2010/1/19 silky <michaelsli...@gmail.com>:
> On Tue, Jan 19, 2010 at 1:24 AM, Stathis Papaioannou <stath...@gmail.com> 
> wrote:
>> 2010/1/18 silky <michaelsli...@gmail.com>:
>> > It would be my (naive) assumption, that this is arguably trivial to
>> > do. We can design a program that has a desire to 'live', as desire to
>> > find mates, and otherwise entertain itself. In this way, with some
>> > other properties, we can easily model simply pets.
>>
>> Brent's reasons are valid,
>
> Where it falls down for me is that the programmer should ever feel
> guilt. I don't see how I could feel guilty for ending a program when I
> know exactly how it will operate (what paths it will take), even if I
> can't be completely sure of the specific decisions (due to some
> randomisation or whatever) I don't see how I could ever think "No, you
> can't harm X". But what I find very interesting, is that even if I
> knew *exactly* how a cat operated, I could never kill one.

That's not being rational then, is it?

>> but I don't think making an artificial
>> animal is as simple as you say.
>
> So is it a complexity issue? That you only start to care about the
> entity when it's significantly complex. But exactly how complex? Or is
> it about the unknowningness; that the project is so large you only
> work on a small part, and thus you don't fully know it's workings, and
> then that is where the guilt comes in.

Obviously intelligence and the ability to have feelings and desires
has something to do with complexity. It would be easy enough to write
a computer program that pleads with you to do something but you don't
feel bad about disappointing it, because you know it lacks the full
richness of human intelligence and consciousness.

>> Henry Markham's group are presently
>> trying to simulate a rat brain, and so far they have done 10,000
>> neurons which they are hopeful is behaving in a physiological way.
>> This is at huge computational expense, and they have a long way to go
>> before simulating a whole rat brain, and no guarantee that it will
>> start behaving like a rat.
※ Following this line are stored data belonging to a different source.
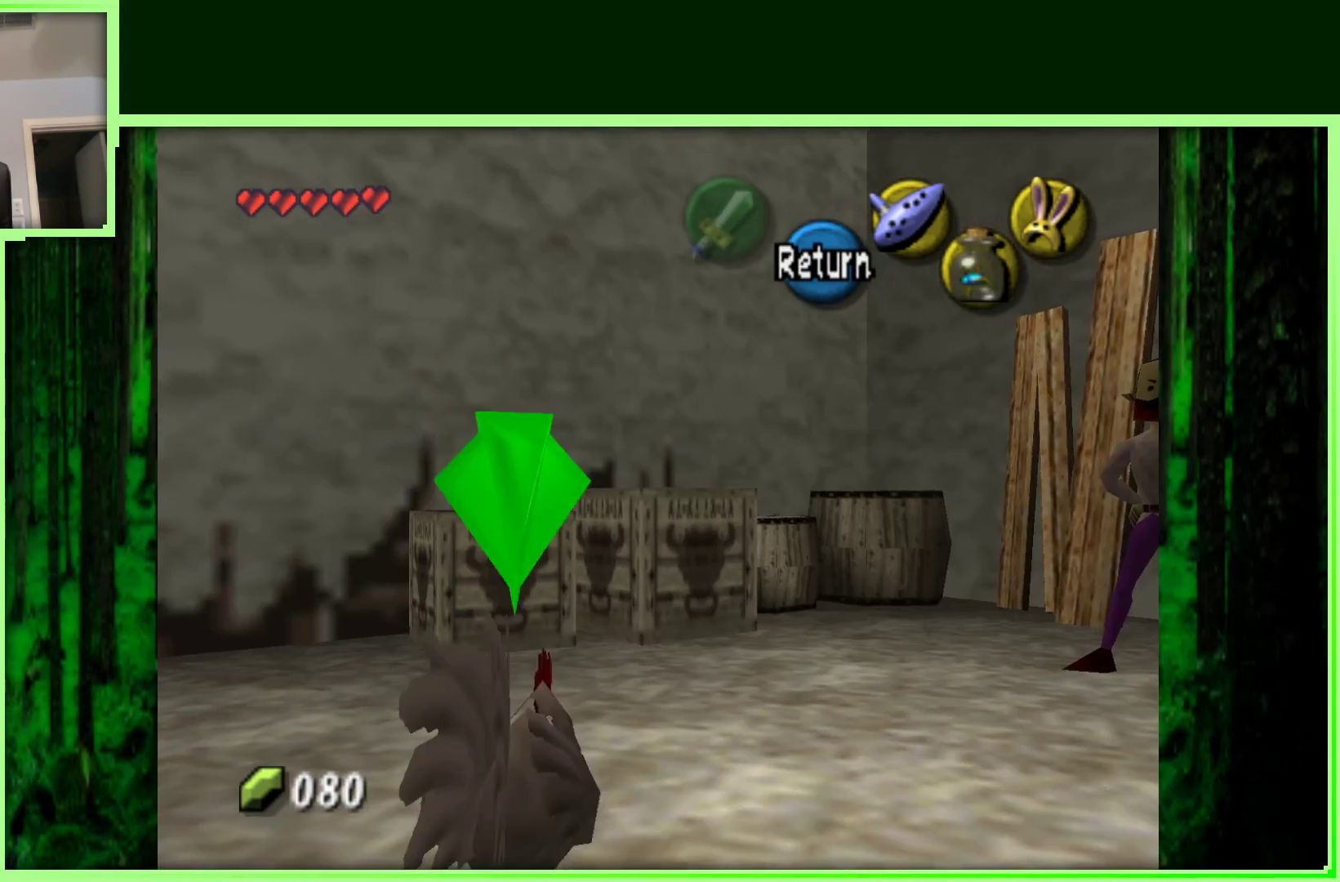
{"buttons": [], "left_stick": "down", "events": []}
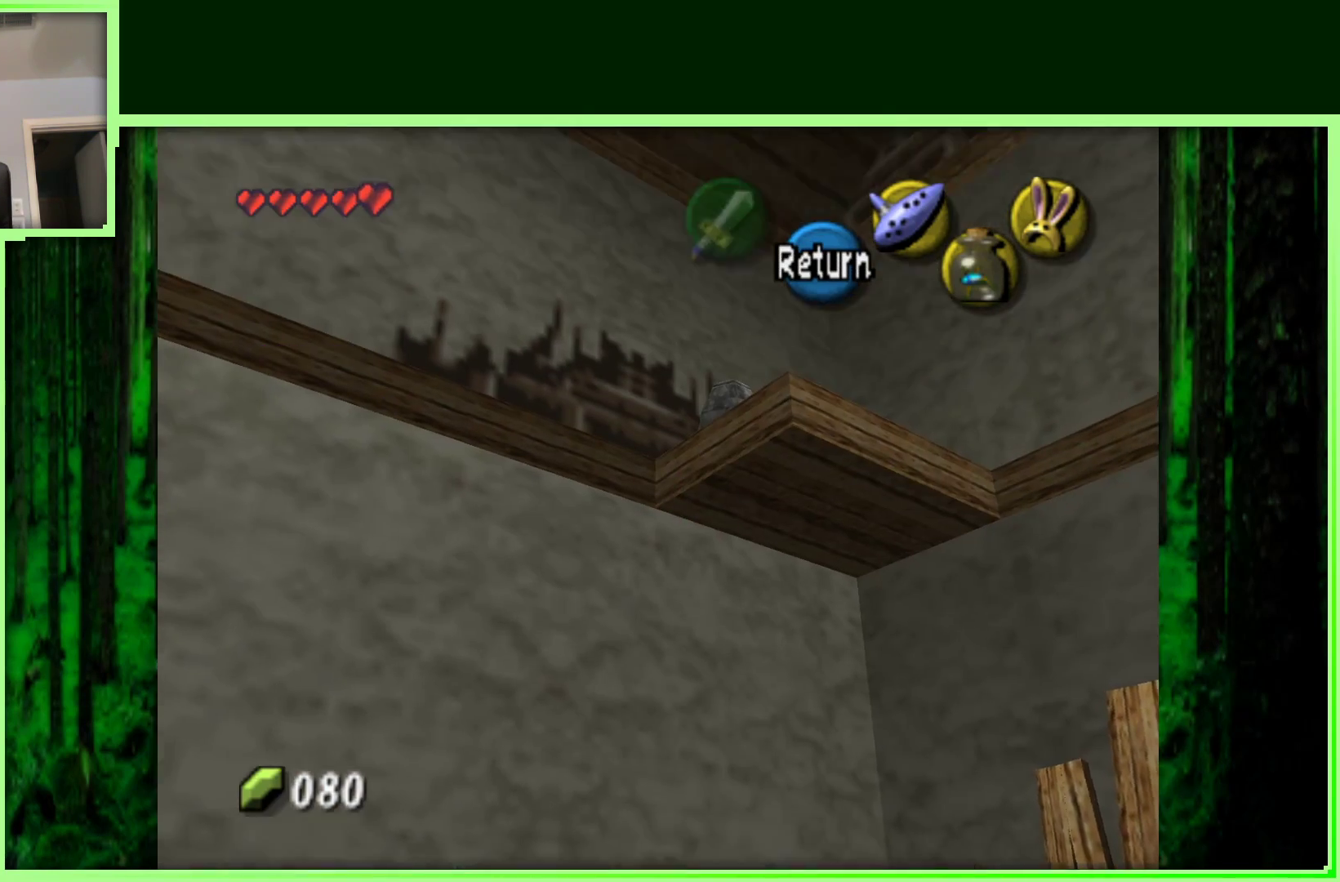
{"buttons": [], "left_stick": "down", "events": []}
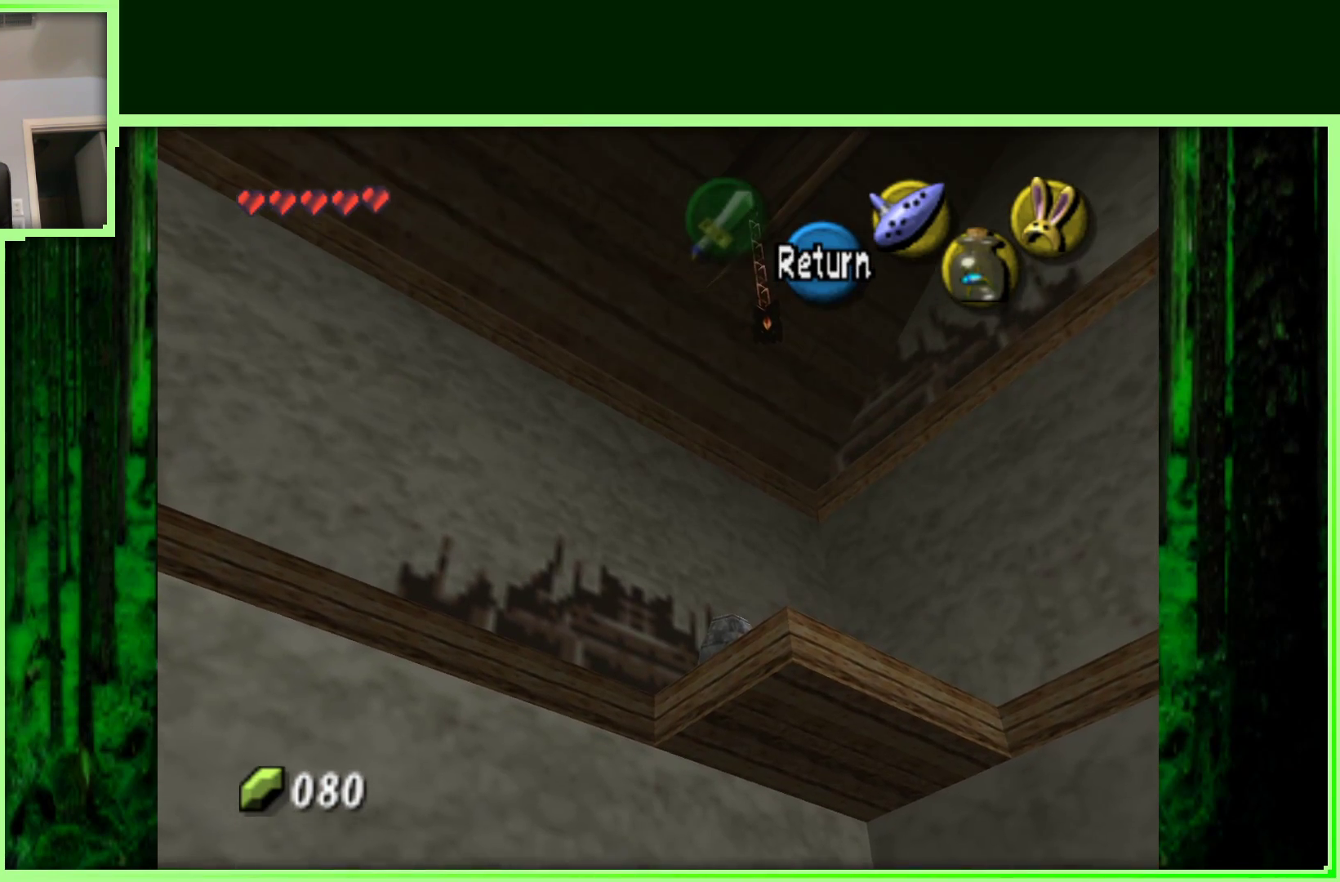
{"buttons": [], "left_stick": "down", "events": []}
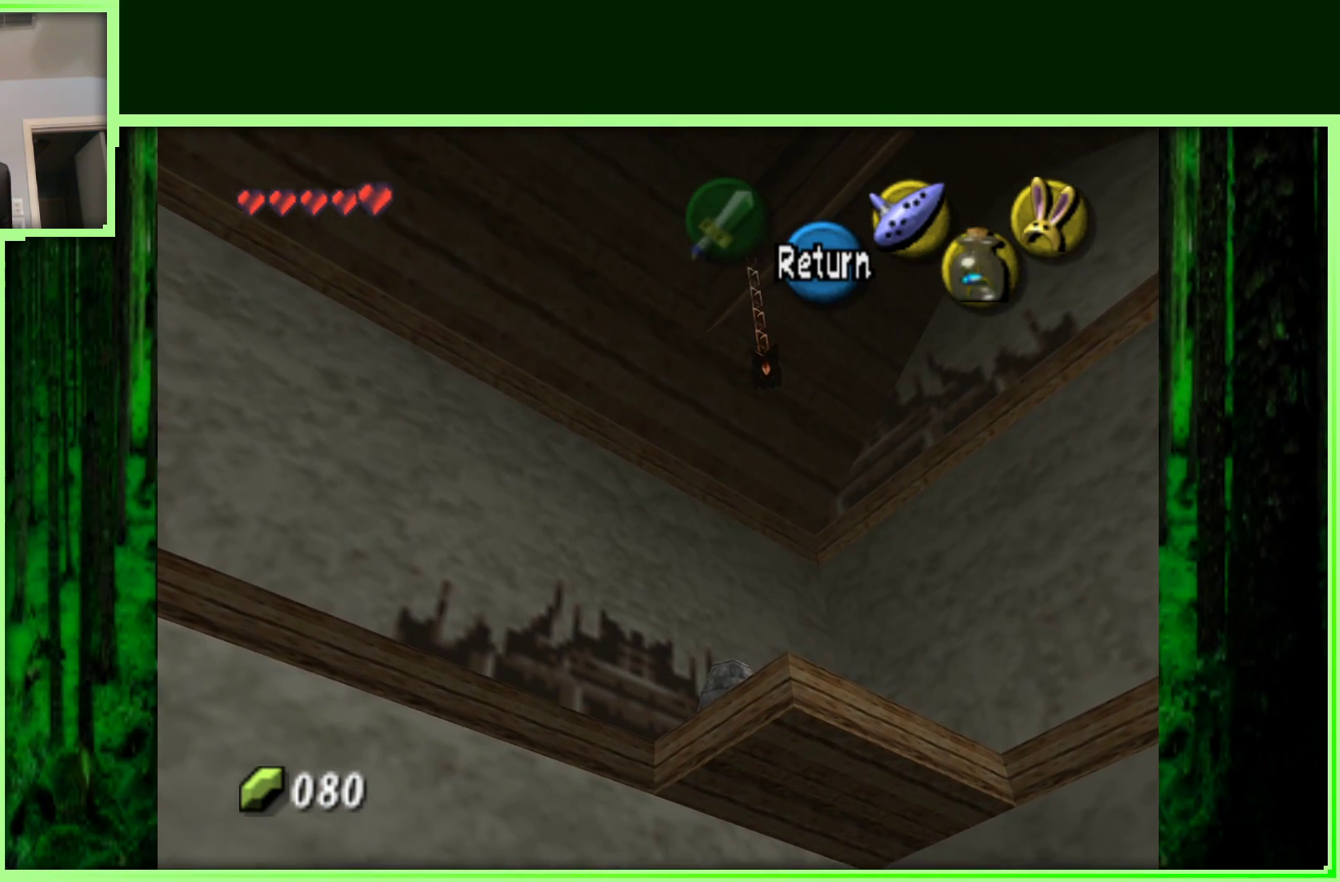
{"buttons": [], "left_stick": "down-left", "events": [[83, "left_stick", "down-left"]]}
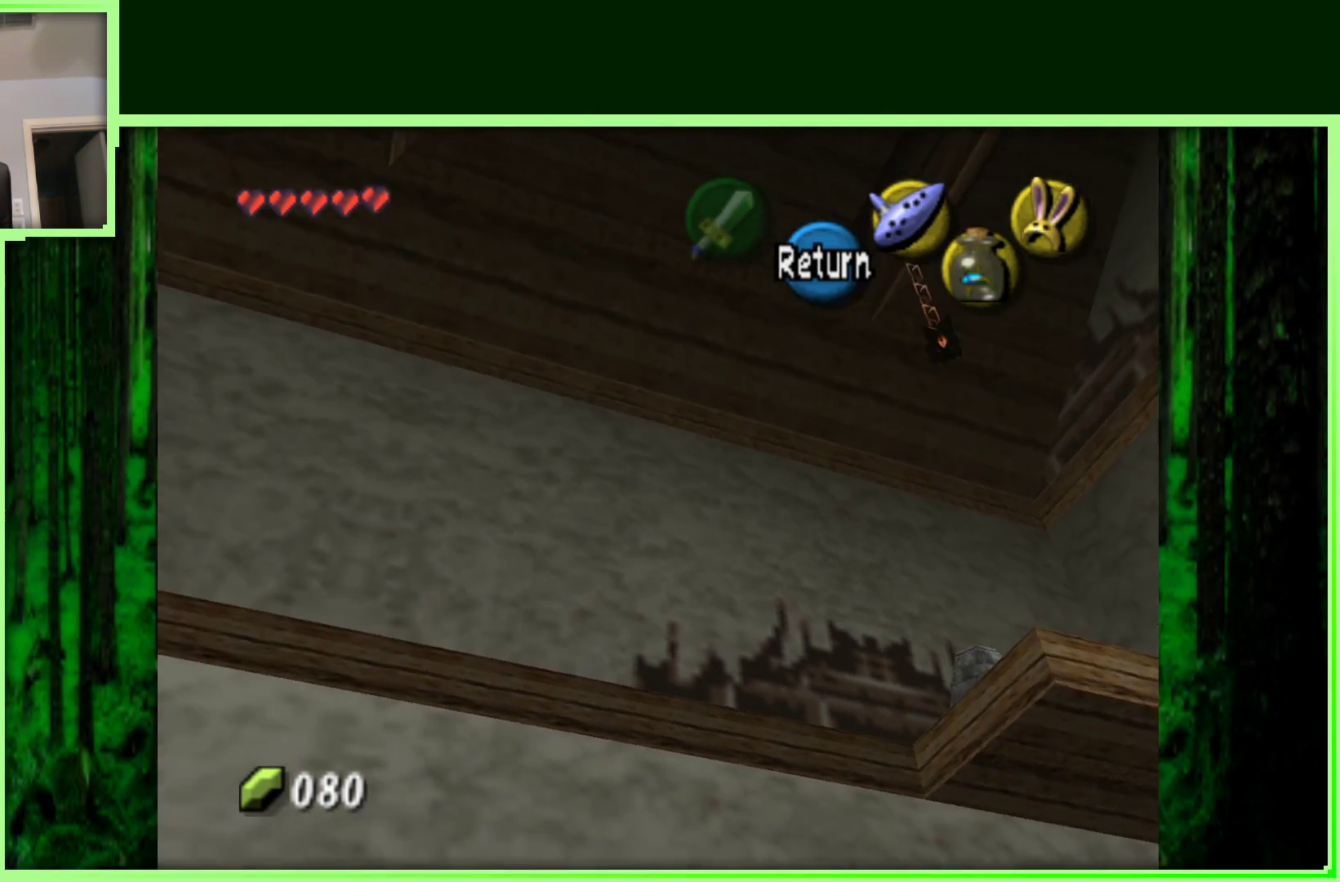
{"buttons": [], "left_stick": "down-left", "events": []}
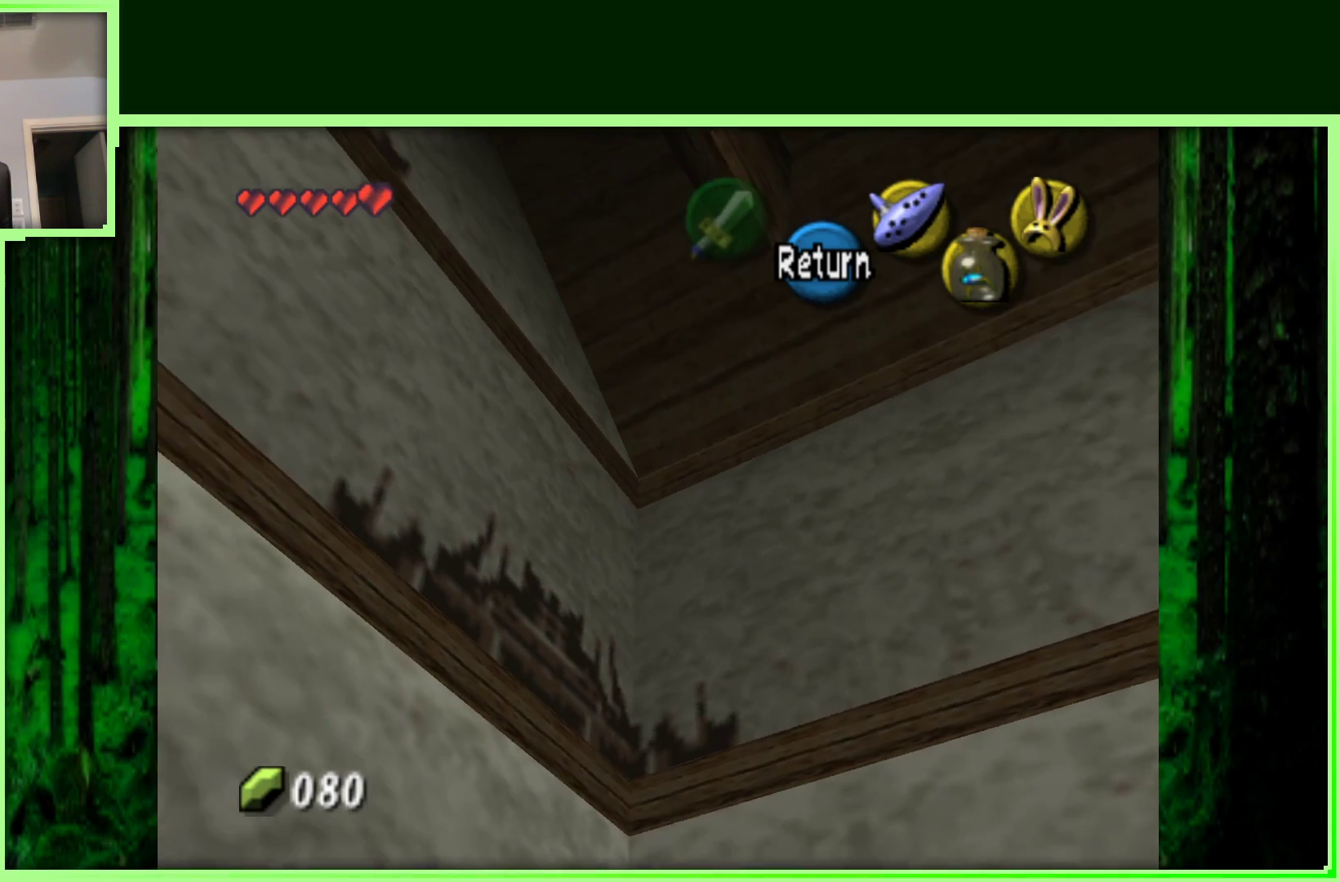
{"buttons": [], "left_stick": "right", "events": [[250, "left_stick", "center"], [333, "left_stick", "right"]]}
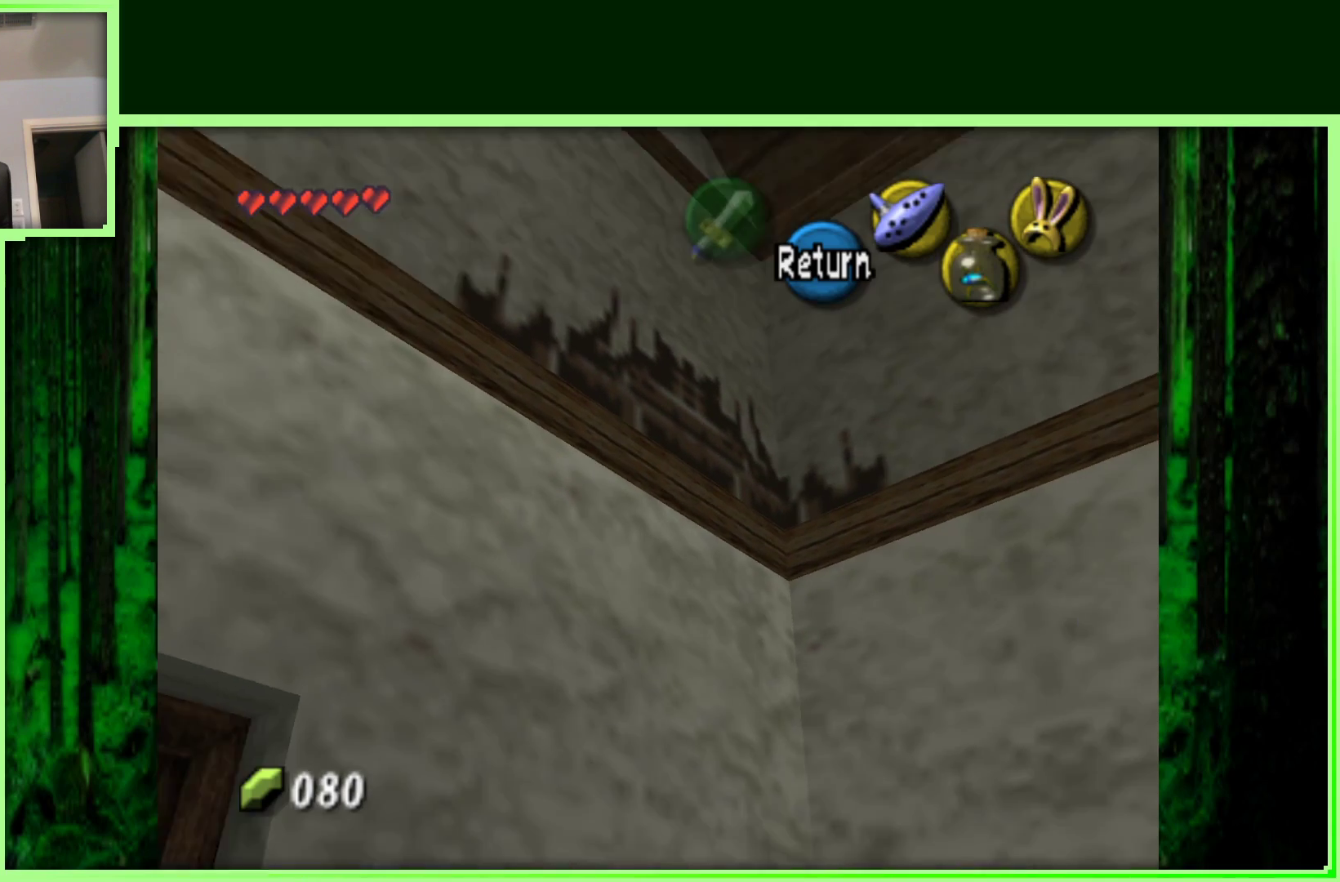
{"buttons": [], "left_stick": "right", "events": []}
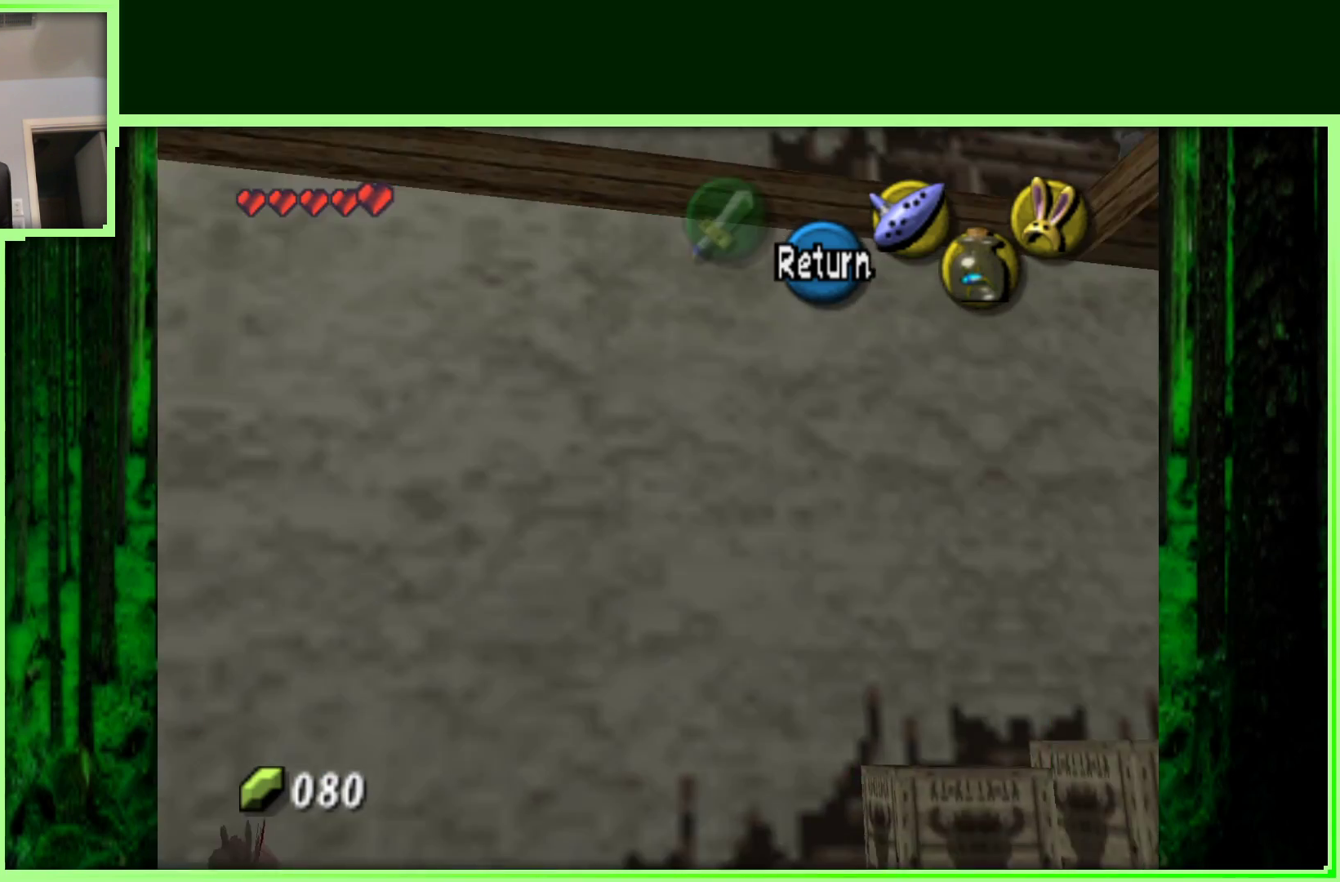
{"buttons": ["A"], "left_stick": "center", "events": [[67, "left_stick", "down-right"], [167, "left_stick", "down"], [383, "left_stick", "center"], [483, "A", "down"]]}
If it does, then they are only a few years
>> away from simulating a human, soon after that will come a superhuman
>> AI, and soon after that it's we who will have to argue that we have
>> feelings and are worth preserving.
>
> Indeed, this is something that concerns me as well. If we do create an
> AI, and force it to do our bidding, are we acting immorally? Or
> perhaps we just withhold the desire for the program to do it's "own
> thing", but is that in itself wrong?

If we created an AI that wanted to do our bidding or that didn't care
what it did, then it would not be wrong. Some people anthropomorphise
and imagine the AI as themselves or people they know: and since they
would not like being enslaved they assume the AI wouldn't either. But
this is false. Eliezer Yudkowsky has written a lot about AI, the
ethical issues, and the necessity to make a "friendly AI" so that it
didn't destroy us whether through intention or indifference.